Exact copy, no pictures: repeat the data that follows.

DATASET SECTION START

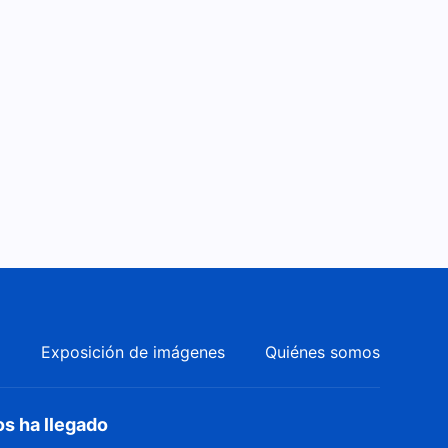
a
Exposición de imágenes
Quiénes somos
os ha llegado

DATASET SECTION END

*TASK SOLUTION*
a
Exposición de imágenes
Quiénes somos
os ha llegado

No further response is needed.